Great question… I think imported, ‘traditional’ ESEA culture is seeing a resurgence after our grandparents’ generation had to embrace diluted versions of it to survive. Think, the first ESEA supermarket in London’s Chinatown only opened in 1965.

Okan restaurant, London
Now, there’s pockets of ESEA businesspeople who have become emboldened to redefine home- think Maginhawa Group and Mama Kubo bringing Filipino flavours to the forefront of ESEA representation, and Okan offering homecooked Japanese food with distinct Osakan surroundings, as an alternative to the ramen and sushi even Western brands sell in supermarkets.
What is ESEA culture now in the UK though? I went to ESEA Sisters’ takeover at Somerset House a year back, and more recently, Eastern Margins x Rise United’s DJ sets- you couldn’t dream up these subcultures of ESEA people who want to be out in safe spaces, just purely out to enjoy electronic music by platformed ESEA talent. It’s so freeing for it to be so normal to find like-minded people, be it in terms of the Hackney Chinese Community Centres’ Mahjong club for all ages, EAGG and Steam room East’s artist community, or discussions on ESEA food at Asian Leadership Collective’s ESEA Eats events, or Little Yellow Rice Co’s Congee club in Manchester.

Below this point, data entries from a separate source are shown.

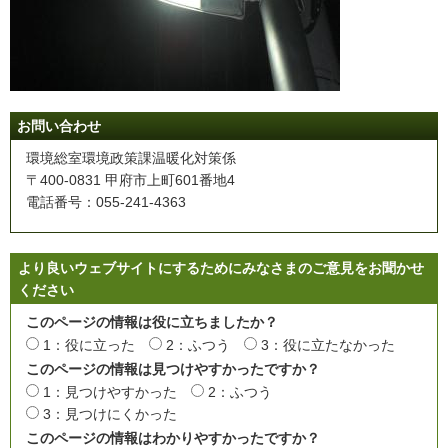
お問い合わせ
環境総室環境政策課温暖化対策係
〒400-0831 甲府市上町601番地4
電話番号：055-241-4363
より良いウェブサイトにするためにみなさまのご意見をお聞かせ
ください
このページの情報は役に立ちましたか？
1：役に立った
2：ふつう
3：役に立たなかった
このページの情報は見つけやすかったですか？
1：見つけやすかった
2：ふつう
3：見つけにくかった
このページの情報はわかりやすかったですか？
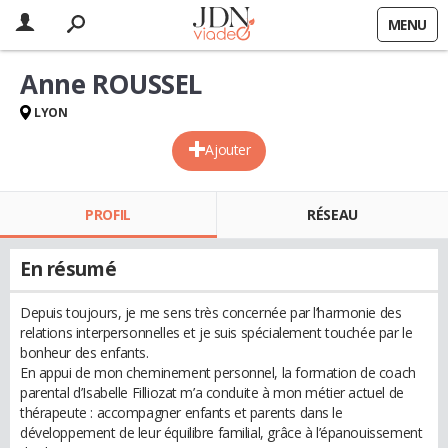
MENU
Anne ROUSSEL
LYON
Ajouter
PROFIL
RÉSEAU
En résumé
Depuis toujours, je me sens très concernée par l’harmonie des
relations interpersonnelles et je suis spécialement touchée par le
bonheur des enfants.
En appui de mon cheminement personnel, la formation de coach
parental d’Isabelle Filliozat m’a conduite à mon métier actuel de
thérapeute : accompagner enfants et parents dans le
développement de leur équilibre familial, grâce à l’épanouissement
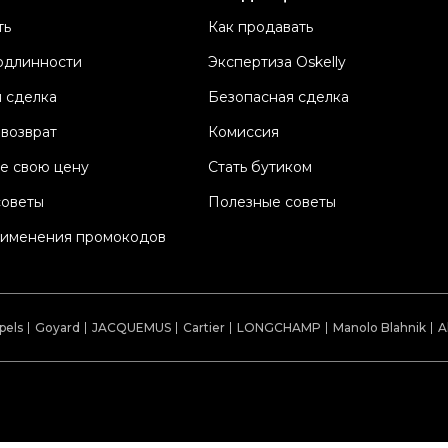
М
ть
Как продавать
К
одлинности
Экспертиза Oskelly
Со
 сделка
Безопасная сделка
П
Os
 возврат
Комиссия
е свою цену
Стать бутиком
советы
Полезные советы
рименения промокодов
pels
Goyard
JACQUEMUS
Cartier
LONGCHAMP
Manolo Blahnik
A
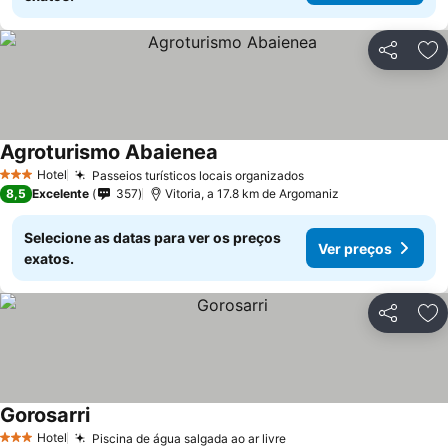
Partilhar
Ad
Agroturismo Abaienea
Ver preços
Hotel
Passeios turísticos locais organizados
Ver preços
3 Estrelas
8,5
Excelente
357
Vitoria, a 17.8 km de Argomaniz
Selecione as datas para ver os preços
Ver preços
exatos.
Partilhar
Ad
Gorosarri
Ver preços
Hotel
Piscina de água salgada ao ar livre
Ver preços
3 Estrelas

1. If you want traditional ESEA culture, find people who bring it to the forefront with a story to tell. Learn about it through their first-hand, unique experience of home. Take, for example, the amount of research put into both our annual history exhibition and that at the Museum of the Home to ensure ESEA voices are being showcased, not that of the external viewer.
2. Go out of your way to ask about more than just what diluted British ESEA culture allowed our grandparents’ generation to express. Come to Voice ESEA’s history exhibition and uncover hidden British ESEA stories. Ask On Your Side about Chinatown Exchange’s research into how translations shape immigrant understandings of what constitute a hate crime worth reporting, and let an interest in language expand your understanding of how hard immigrants have to work to adapt to British norms, and what they had to leave behind (including unbelievably affordable good food).

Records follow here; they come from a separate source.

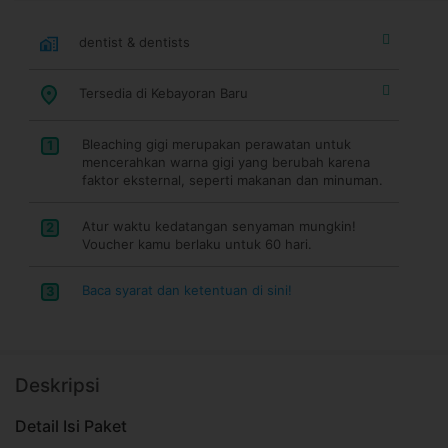
dentist & dentists
Tersedia di Kebayoran Baru
Bleaching gigi merupakan perawatan untuk
1
mencerahkan warna gigi yang berubah karena
faktor eksternal, seperti makanan dan minuman.
Atur waktu kedatangan senyaman mungkin!
2
Voucher kamu berlaku untuk 60 hari.
Baca syarat dan ketentuan di sini!
3
Deskripsi
Detail Isi Paket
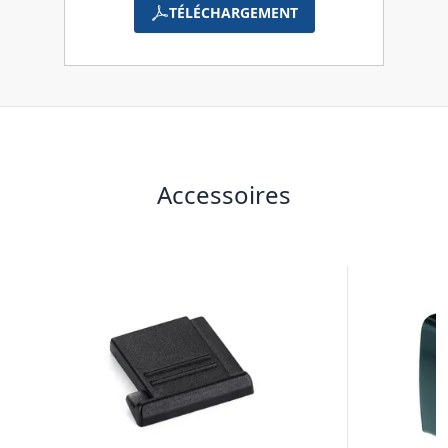
TÉLÉCHARGEMENT
Accessoires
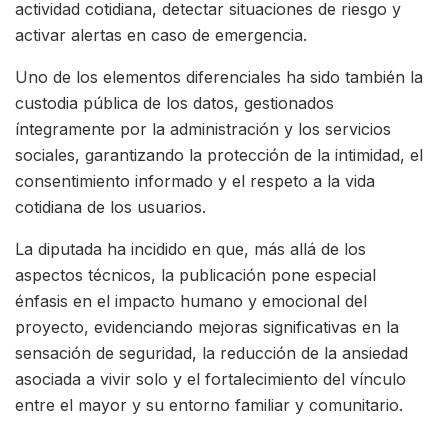
actividad cotidiana, detectar situaciones de riesgo y
activar alertas en caso de emergencia.
Uno de los elementos diferenciales ha sido también la
custodia pública de los datos, gestionados
íntegramente por la administración y los servicios
sociales, garantizando la protección de la intimidad, el
consentimiento informado y el respeto a la vida
cotidiana de los usuarios.
La diputada ha incidido en que, más allá de los
aspectos técnicos, la publicación pone especial
énfasis en el impacto humano y emocional del
proyecto, evidenciando mejoras significativas en la
sensación de seguridad, la reducción de la ansiedad
asociada a vivir solo y el fortalecimiento del vínculo
entre el mayor y su entorno familiar y comunitario.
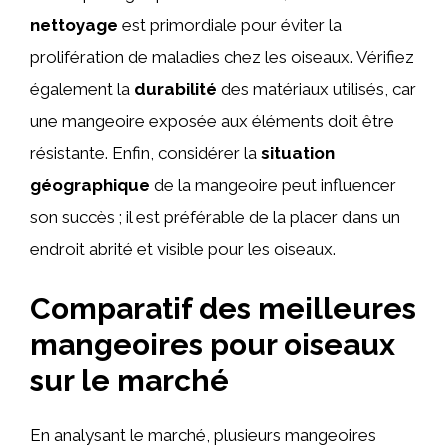
nettoyage
est primordiale pour éviter la
prolifération de maladies chez les oiseaux. Vérifiez
également la
durabilité
des matériaux utilisés, car
une mangeoire exposée aux éléments doit être
résistante. Enfin, considérer la
situation
géographique
de la mangeoire peut influencer
son succès ; il est préférable de la placer dans un
endroit abrité et visible pour les oiseaux.
Comparatif des meilleures
mangeoires pour oiseaux
sur le marché
En analysant le marché, plusieurs mangeoires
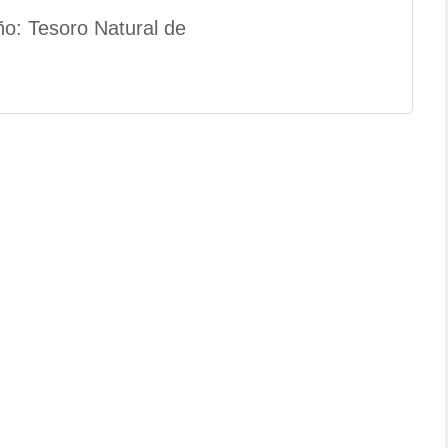
ño: Tesoro Natural de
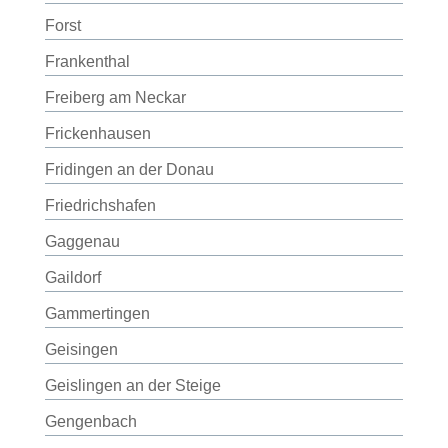
Forst
Frankenthal
Freiberg am Neckar
Frickenhausen
Fridingen an der Donau
Friedrichshafen
Gaggenau
Gaildorf
Gammertingen
Geisingen
Geislingen an der Steige
Gengenbach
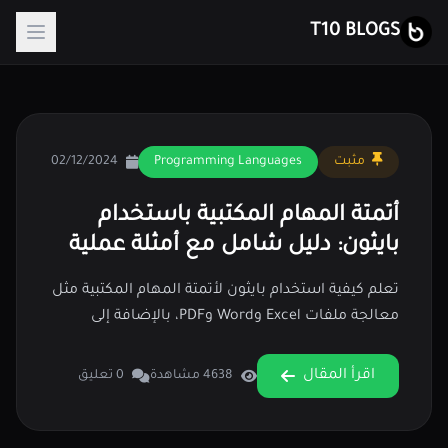
T10 BLOGS
مثبت
Programming Languages
02/12/2024
أتمتة المهام المكتبية باستخدام
بايثون: دليل شامل مع أمثلة عملية
تعلم كيفية استخدام بايثون لأتمتة المهام المكتبية مثل
معالجة ملفات Excel وWord وPDF، بالإضافة إلى
إرسال البريد الإلكتروني وجدولة المهام. اكتشف
المكتبات اللازمة وأمثلة عملية.
اقرأ المقال
4638 مشاهدة
0 تعليق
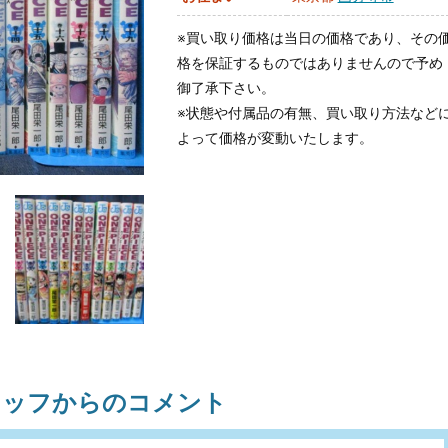
※買い取り価格は当日の価格であり、その
格を保証するものではありませんので予め
御了承下さい。
※状態や付属品の有無、買い取り方法など
よって価格が変動いたします。
タッフからのコメント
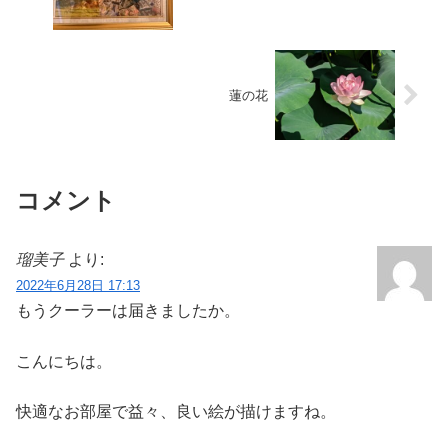
蓮の花
コメント
瑠美子
より:
2022年6月28日 17:13
もうクーラーは届きましたか。
こんにちは。
快適なお部屋で益々、良い絵が描けますね。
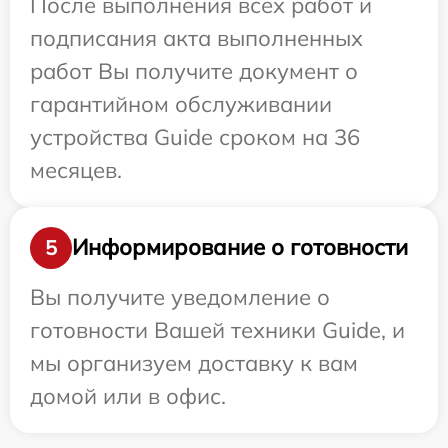
После выполнения всех работ и
подписания акта выполненных
работ Вы получите документ о
гарантийном обслуживании
устройства Guide сроком на 36
месяцев.
Информирование о готовности
5
Вы получите уведомление о
готовности Вашей техники Guide, и
мы организуем доставку к вам
домой или в офис.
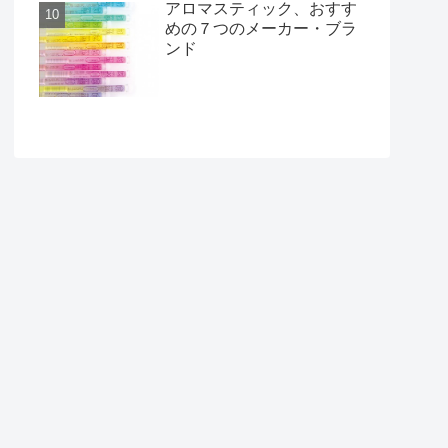
アロマスティック、おすす
めの７つのメーカー・ブラ
ンド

3. I recently went to a community space and they were the most insufferable people I’d ever met. Find your people. It will differ depending on who you surround yourself with. Acknowledging culture is ever morphing and is defined by ever morphing community spaces. Find a version of community you feel comfortable exploring heritage with!
Thank you Abbey for all the valuable work you put into Voice ESEA!